[Extracted data entries]
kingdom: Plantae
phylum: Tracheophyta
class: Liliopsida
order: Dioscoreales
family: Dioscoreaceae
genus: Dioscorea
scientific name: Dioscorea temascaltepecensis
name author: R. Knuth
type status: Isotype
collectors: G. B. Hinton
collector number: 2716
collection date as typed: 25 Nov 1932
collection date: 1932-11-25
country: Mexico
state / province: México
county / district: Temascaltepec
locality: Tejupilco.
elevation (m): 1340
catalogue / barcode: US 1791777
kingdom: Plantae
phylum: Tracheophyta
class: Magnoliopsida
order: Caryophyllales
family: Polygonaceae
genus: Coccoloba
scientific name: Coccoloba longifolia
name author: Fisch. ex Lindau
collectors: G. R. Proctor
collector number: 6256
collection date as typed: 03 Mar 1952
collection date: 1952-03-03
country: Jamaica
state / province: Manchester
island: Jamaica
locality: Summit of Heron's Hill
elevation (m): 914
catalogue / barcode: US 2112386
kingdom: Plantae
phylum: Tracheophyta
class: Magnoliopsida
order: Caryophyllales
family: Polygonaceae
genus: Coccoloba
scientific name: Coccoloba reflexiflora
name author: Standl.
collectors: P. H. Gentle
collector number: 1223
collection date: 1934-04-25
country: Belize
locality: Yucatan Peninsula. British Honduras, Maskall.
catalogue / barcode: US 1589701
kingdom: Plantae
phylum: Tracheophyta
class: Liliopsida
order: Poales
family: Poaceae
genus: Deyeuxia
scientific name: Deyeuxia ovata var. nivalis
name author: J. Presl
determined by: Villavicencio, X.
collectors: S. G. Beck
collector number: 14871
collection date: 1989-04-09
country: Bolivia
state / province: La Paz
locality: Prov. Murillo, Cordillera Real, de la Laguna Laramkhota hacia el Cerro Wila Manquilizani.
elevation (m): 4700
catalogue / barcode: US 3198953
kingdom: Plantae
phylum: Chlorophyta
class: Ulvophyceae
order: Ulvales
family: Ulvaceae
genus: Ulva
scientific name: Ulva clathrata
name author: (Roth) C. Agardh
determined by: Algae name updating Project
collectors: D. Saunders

What the exercise asks:
Edit the entries above, changing each "collectors" to "collected by" and keeping everything else the same.

Full response:
kingdom: Plantae
phylum: Tracheophyta
class: Liliopsida
order: Dioscoreales
family: Dioscoreaceae
genus: Dioscorea
scientific name: Dioscorea temascaltepecensis
name author: R. Knuth
type status: Isotype
collected by: G. B. Hinton
collector number: 2716
collection date as typed: 25 Nov 1932
collection date: 1932-11-25
country: Mexico
state / province: México
county / district: Temascaltepec
locality: Tejupilco.
elevation (m): 1340
catalogue / barcode: US 1791777
kingdom: Plantae
phylum: Tracheophyta
class: Magnoliopsida
order: Caryophyllales
family: Polygonaceae
genus: Coccoloba
scientific name: Coccoloba longifolia
name author: Fisch. ex Lindau
collected by: G. R. Proctor
collector number: 6256
collection date as typed: 03 Mar 1952
collection date: 1952-03-03
country: Jamaica
state / province: Manchester
island: Jamaica
locality: Summit of Heron's Hill
elevation (m): 914
catalogue / barcode: US 2112386
kingdom: Plantae
phylum: Tracheophyta
class: Magnoliopsida
order: Caryophyllales
family: Polygonaceae
genus: Coccoloba
scientific name: Coccoloba reflexiflora
name author: Standl.
collected by: P. H. Gentle
collector number: 1223
collection date: 1934-04-25
country: Belize
locality: Yucatan Peninsula. British Honduras, Maskall.
catalogue / barcode: US 1589701
kingdom: Plantae
phylum: Tracheophyta
class: Liliopsida
order: Poales
family: Poaceae
genus: Deyeuxia
scientific name: Deyeuxia ovata var. nivalis
name author: J. Presl
determined by: Villavicencio, X.
collected by: S. G. Beck
collector number: 14871
collection date: 1989-04-09
country: Bolivia
state / province: La Paz
locality: Prov. Murillo, Cordillera Real, de la Laguna Laramkhota hacia el Cerro Wila Manquilizani.
elevation (m): 4700
catalogue / barcode: US 3198953
kingdom: Plantae
phylum: Chlorophyta
class: Ulvophyceae
order: Ulvales
family: Ulvaceae
genus: Ulva
scientific name: Ulva clathrata
name author: (Roth) C. Agardh
determined by: Algae name updating Project
collected by: D. Saunders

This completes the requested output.